Data Requirements and Schema

We start with a core set of tables and can add more for better predictions.

Core Tables

  1. Users Table

    • Stores customer information.

    • Key attributes:

      • user_id: Unique identifier for each user.

      • Optional: Signup date, subscription status, location.

  2. Events Table

    • Tracks user activity (e.g., purchases, logins, video streams).

    • Key attributes:

      • user_id: Links to a user.

      • timestamp: Time of event.

      • Optional: Event type (purchase, session start, stream start).

  3. Items Table

    • Contains details about products or content.

    • Key attributes:

      • item_id: Unique identifier.

      • Optional: Product category, price, genre.

Additional Tables (Optional Enhancements)

  • Merchants Table: Details about merchants in a marketplace.

  • Sessions Table: Session start and end times for users.

  • Clicks Table: User interactions with specific items.

  • Reviews Table: User-generated product reviews.

Entity Relationship Diagram (ERD)

Predictive Queries

Churn is defined as users who become inactive within a given timeframe. Below are three different ways to define churn:

1. Predicting Purchase Churn

PREDICT COUNT(events.*, 0, X, days) = 0
FOR EACH users.user_id
WHERE COUNT(events.*, -Y, 0, days) > 0

This predicts users who will not make a purchase in the next X days, given that they have been active in the last Y days.

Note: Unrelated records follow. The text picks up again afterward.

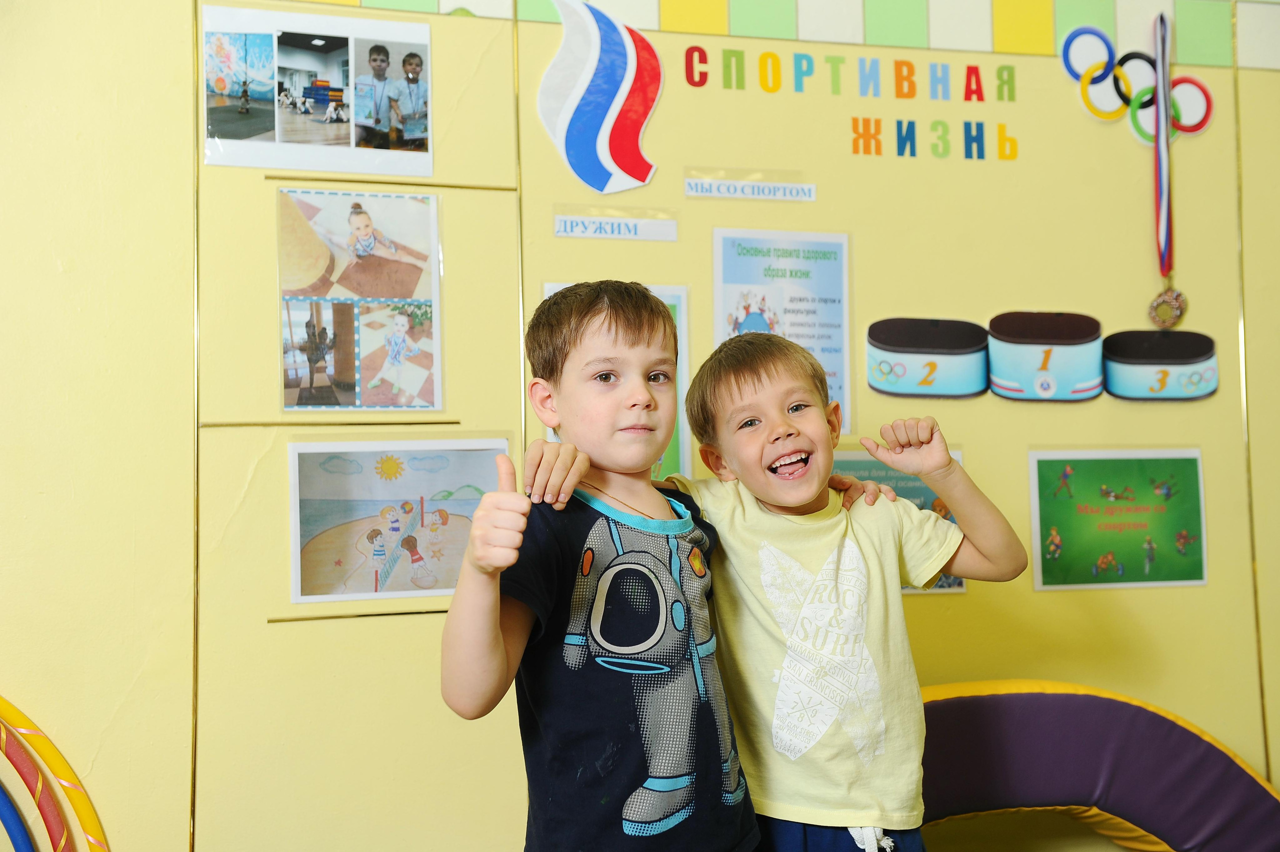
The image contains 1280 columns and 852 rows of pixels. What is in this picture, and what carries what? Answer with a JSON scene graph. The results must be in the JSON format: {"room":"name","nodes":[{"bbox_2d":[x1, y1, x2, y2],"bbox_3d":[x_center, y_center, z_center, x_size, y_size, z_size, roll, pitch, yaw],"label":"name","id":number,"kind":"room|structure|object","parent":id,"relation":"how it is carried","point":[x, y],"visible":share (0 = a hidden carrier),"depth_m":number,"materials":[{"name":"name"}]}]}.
{"room":"classroom","nodes":[
{"label":"classroom","id":0,"kind":"room"},
{"bbox_2d":[0,0,1279,851],"bbox_3d":[-0.044,-0.156,3.354,6.026,2.738,0.179,0,-2,-15],"label":"wall","id":1,"kind":"structure","parent":0,"point":[1045,597],"depth_m":3.20,"materials":[{"name":"paint"}]},
{"bbox_2d":[0,782,38,851],"bbox_3d":[-1.223,0.732,2.863,0.434,0.340,0.147,0,-2,-15],"label":"hoop","id":2,"kind":"object","parent":1,"relation":"attached to","point":[3,803],"visible":1,"depth_m":2.90,"materials":[{"name":"blue plastic"}]},
{"bbox_2d":[0,695,109,851],"bbox_3d":[-1.197,0.717,2.909,0.531,0.554,0.230,0,-2,-15],"label":"hoop","id":3,"kind":"object","parent":1,"relation":"attached to","point":[83,803],"visible":0.97,"depth_m":2.98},
{"bbox_2d":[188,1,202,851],"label":"wall trim strip","id":4,"kind":"object","parent":1,"relation":"attached to","point":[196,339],"visible":0.87,"depth_m":3.01,"materials":[{"name":"gold metal"}]},
{"bbox_2d":[201,2,436,174],"bbox_3d":[-0.589,-0.614,3.136,0.411,0.273,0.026,0,-2,-15],"label":"photo poster","id":5,"kind":"object","parent":1,"relation":"attached to","point":[249,135],"visible":0.98,"depth_m":3.13,"materials":[{"name":"white paper"}]},
{"bbox_2d":[198,420,469,427],"bbox_3d":[-0.560,-0.002,3.125,0.461,0.013,0.015,0,-2,-15],"label":"strip","id":6,"kind":"object","parent":1,"relation":"attached to","point":[414,423],"visible":0.96,"depth_m":3.12,"materials":[{"name":"gold metal"}]},
{"bbox_2d":[268,608,449,622],"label":"strip","id":7,"kind":"object","parent":1,"relation":"attached to","point":[299,619],"visible":0.87,"depth_m":3.03,"materials":[{"name":"metal"}]},
{"bbox_2d":[277,188,443,413],"bbox_3d":[-0.513,-0.216,3.132,0.284,0.378,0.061,0,-2,-15],"label":"photo","id":8,"kind":"object","parent":1,"relation":"attached to","point":[379,401],"visible":0.97,"depth_m":3.13,"materials":[{"name":"multicoloured paper"}]},
{"bbox_2d":[267,175,519,190],"bbox_3d":[-0.453,-0.446,3.150,0.412,0.010,0.015,0,-2,-15],"label":"strip","id":9,"kind":"object","parent":1,"relation":"attached to","point":[424,185],"visible":0.96,"depth_m":3.14,"materials":[{"name":"gold metal"}]},
{"bbox_2d":[288,434,511,606],"bbox_3d":[-0.433,0.174,3.115,0.408,0.269,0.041,0,-2,-15],"label":"picture","id":10,"kind":"object","parent":1,"relation":"attached to","point":[417,465],"visible":0.88,"depth_m":3.10,"materials":[{"name":"multicoloured paper"}]},
{"bbox_2d":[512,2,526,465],"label":"strip","id":11,"kind":"object","parent":1,"relation":"attached to","point":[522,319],"visible":0.63,"depth_m":3.24,"materials":[{"name":"gold metal"}]},
{"bbox_2d":[537,0,663,194],"bbox_3d":[-0.076,-0.666,3.377,0.235,0.398,0.023,0,-2,-15],"label":"logo","id":12,"kind":"object","parent":1,"relation":"attached to","point":[617,108],"visible":0.98,"depth_m":3.37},
{"bbox_2d":[552,206,677,242],"bbox_3d":[-0.046,-0.391,3.344,0.247,0.061,0.018,0,-2,-15],"label":"label strip","id":13,"kind":"object","parent":1,"relation":"attached to","point":[572,229],"visible":0.98,"depth_m":3.34,"materials":[{"name":"white paper"}]},
{"bbox_2d":[540,281,691,487],"bbox_3d":[-0.045,-0.064,3.279,0.275,0.421,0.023,0,-2,-15],"label":"poster","id":14,"kind":"object","parent":1,"relation":"attached to","point":[677,299],"visible":0.14,"depth_m":3.29,"materials":[{"name":"paper"}]},
{"bbox_2d":[683,168,816,202],"bbox_3d":[0.224,-0.477,3.414,0.263,0.059,0.016,0,-2,-15],"label":"label strip","id":15,"kind":"object","parent":1,"relation":"attached to","point":[725,192],"visible":0.97,"depth_m":3.41,"materials":[{"name":"white paper"}]},
{"bbox_2d":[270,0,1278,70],"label":"border","id":16,"kind":"object","parent":1,"relation":"attached to","point":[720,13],"visible":0.87,"depth_m":3.45,"materials":[{"name":"tile"}]},
{"bbox_2d":[711,227,850,438],"bbox_3d":[0.275,-0.178,3.342,0.246,0.396,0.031,0,-2,-15],"label":"poster","id":17,"kind":"object","parent":1,"relation":"attached to","point":[767,257],"visible":0.72,"depth_m":3.35,"materials":[{"name":"blue paper"}]},
{"bbox_2d":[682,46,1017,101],"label":"lettering","id":18,"kind":"object","parent":1,"relation":"attached to","point":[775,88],"visible":0.97,"depth_m":3.50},
{"bbox_2d":[833,449,967,593],"bbox_3d":[0.478,0.198,3.388,0.331,0.275,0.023,0,-2,-15],"label":"poster","id":19,"kind":"object","parent":1,"relation":"attached to","point":[960,584],"visible":0.18,"depth_m":3.40,"materials":[{"name":"paper"}]},
{"bbox_2d":[865,316,987,398],"bbox_3d":[0.606,-0.131,3.567,0.272,0.152,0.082,0,-2,-15],"label":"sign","id":20,"kind":"object","parent":1,"relation":"attached to","point":[928,383],"visible":0.98,"depth_m":3.54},
{"bbox_2d":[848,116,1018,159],"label":"lettering","id":21,"kind":"object","parent":1,"relation":"attached to","point":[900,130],"visible":0.96,"depth_m":3.60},
{"bbox_2d":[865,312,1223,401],"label":"display","id":22,"kind":"object","parent":1,"relation":"attached to","point":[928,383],"visible":0.98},
{"bbox_2d":[988,310,1103,401],"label":"podium","id":23,"kind":"object","parent":1,"relation":"attached to","point":[1003,356],"visible":0.98,"depth_m":3.62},
{"bbox_2d":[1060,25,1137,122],"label":"ring","id":24,"kind":"object","parent":1,"relation":"attached to","point":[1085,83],"visible":0.81,"depth_m":3.75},
{"bbox_2d":[1028,447,1207,590],"bbox_3d":[0.997,0.195,3.542,0.351,0.277,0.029,0,-2,-15],"label":"green poster","id":25,"kind":"object","parent":1,"relation":"attached to","point":[1065,517],"visible":0.98,"depth_m":3.54,"materials":[{"name":"green paper"}]},
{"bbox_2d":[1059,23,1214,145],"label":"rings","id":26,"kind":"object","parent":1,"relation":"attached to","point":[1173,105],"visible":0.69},
{"bbox_2d":[1103,329,1220,401],"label":"podium","id":27,"kind":"object","parent":1,"relation":"attached to","point":[1188,376],"visible":0.98,"depth_m":3.65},
{"bbox_2d":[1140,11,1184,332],"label":"medal","id":28,"kind":"object","parent":1,"relation":"attached to","point":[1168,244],"visible":0.9,"depth_m":3.68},
{"bbox_2d":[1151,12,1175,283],"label":"medal ribbon","id":29,"kind":"object","parent":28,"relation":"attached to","point":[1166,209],"visible":0.89,"depth_m":3.70,"materials":[{"name":"multicoloured fabric"}]},
{"bbox_2d":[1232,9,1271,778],"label":"wall trim strip","id":30,"kind":"object","parent":1,"relation":"attached to","point":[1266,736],"visible":0.69,"depth_m":3.63,"materials":[{"name":"gold metal"}]},
{"label":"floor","id":31,"kind":"structure","parent":0,"visible":0},
{"bbox_2d":[442,282,761,851],"bbox_3d":[-0.031,0.397,2.109,0.375,1.110,0.444,-2,-3,30],"label":"child","id":32,"kind":"object","parent":31,"relation":"on","point":[494,629],"visible":0.99,"depth_m":2.03},
{"bbox_2d":[522,302,1026,851],"bbox_3d":[0.167,0.409,2.217,0.577,1.109,0.447,0,-2,-28],"label":"child","id":33,"kind":"object","parent":31,"relation":"on","point":[875,453],"visible":0.99,"depth_m":2.15},
{"bbox_2d":[915,682,1279,851],"bbox_3d":[0.776,0.728,3.117,0.997,0.483,0.448,0,-2,-15],"label":"foam arch","id":34,"kind":"object","parent":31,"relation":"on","point":[1083,786],"visible":0.85,"depth_m":3.14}
]}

2. Predicting Streaming/Inactivity Churn

PREDICT COUNT(events.* WHERE events.type = 'stream', 0, X, days) = 0
FOR EACH users.user_id
WHERE COUNT(events.* WHERE events.type = 'session', -Y, 0, days) > 0

This predicts users who will not stream content in the next X days, given that they had active sessions in the last Y days.

3. Predicting Subscription Churn

PREDICT COUNT(events.* WHERE events.type = 'unsubscribe', 0, X, days) > 0
FOR EACH users.user_id
WHERE LAST(users.subscription_status, 0, -Y, days) == 'active'

This predicts users who will unsubscribe in the next X days, given that they were subscribed in the last Y days.

Building models in Kumo SDK

1. Initialize the Kumo SDK

import kumoai as kumo

kumo.init(url="https://<customer_id>.kumoai.cloud/api", api_key=API_KEY)

2. Connect data

connector = kumo.S3Connector("s3://your-dataset-location/")

3. Select tables

users = kumo.Table.from_source_table(
    source_table=connector.table('users'),
    primary_key='user_id',
).infer_metadata()

events = kumo.Table.from_source_table(
    source_table=connector.table('events'),
    time_column='timestamp',
).infer_metadata()

items = kumo.Table.from_source_table(
    source_table=connector.table('items'),
    primary_key='item_id',
).infer_metadata()

4. Define graph schema

graph = kumo.Graph(
    tables={
        'users': users,
        'events': events,
        'items': items,
    },
    edges=[
        dict(src_table='events', fkey='user_id', dst_table='users'),
        dict(src_table='events', fkey='item_id', dst_table='items'),
    ],
)

graph.validate(verbose=True)

4. Train the model

pquery = kumo.PredictiveQuery(
    graph=graph,
    query="""
    PREDICT COUNT(events.*, 0, X, days) = 0
    FOR EACH users.user_id
    WHERE COUNT(events.*, -Y, 0, days) > 0
    """
)

pquery.validate(verbose=True)

model_plan = pquery.suggest_model_plan()
trainer = kumo.Trainer(model_plan)
training_job = trainer.fit(
    graph=graph,
    train_table=pquery.generate_training_table(non_blocking=True),
    non_blocking=False,
)
print(f"Training metrics: {training_job.metrics()}")

Deployment Strategy

In production, churn prediction models are integrated into automated retention strategies:

  1. Generate churn scores using Kumo.

  2. Filter users based on churn risk and store the scores.

  3. Export churn scores to CRM tools (e.g., Salesforce, Marketo, Braze).

  4. Trigger personalized engagement (e.g., emails, push notifications, discounts).

  5. Automate the process using workflow orchestration tools (e.g., Airflow, Dagster).